A new tuition assistance oversight scheme has dozens of top schools threatening to withdraw from the military’s education program for active-duty troops, putting pressure on the Pentagon.
The rules require all schools accepting Tuition Assistance money to sign an agreement that includes a promise to be flexible about transferring credits from other schools, granting academic credit for military training, and limiting full-time residency requirements to accommodate troops who frequently move.
Also included in the agreement is a requirement that schools provide the Defense Department with status updates on individual students and that schools agree to periodic reviews by outside experts.
Many schools are refusing to sign the agreement because they want to retain complete control over those academic decisions.

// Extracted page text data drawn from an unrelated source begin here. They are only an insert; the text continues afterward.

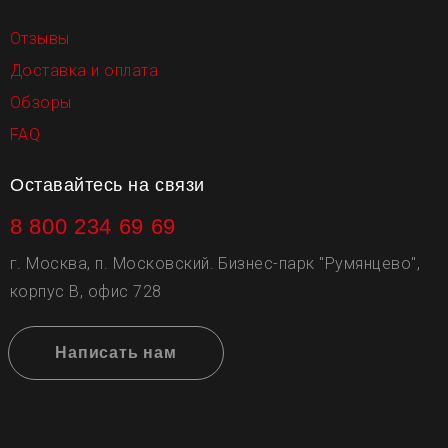
Отзывы
Доставка и оплата
Обзоры
FAQ
Оставайтесь на связи
8 800 234 69 69
г. Москва, п. Московский. Бизнес-парк "Румянцево",
корпус В, офис 728
Написать нам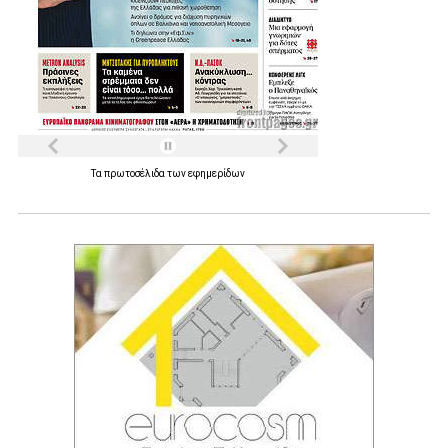
Τα
πρωτοσέλιδα
των
εφημερίδων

Schools that refuse to sign the agreement would be off limits for troops seeking to use their TA benefits, including Ivy League and other top research schools.
The schools believe the agreement was drafted in such a way that is infringes on the educational integrity and academic plans of the nation’s colleges and universities.
Many lawmakers have addressed the agreement as a failure, insisting that it does not address many of the key issues facing our military students. Not only that, it discourages institutions from continuing to participate in the TA program.
More than 52 senators have signed a letter to Defense Secretary Leon Panetta urging him to delay the new Tuition Assistance rules slated to take effect Jan. 1, 2012.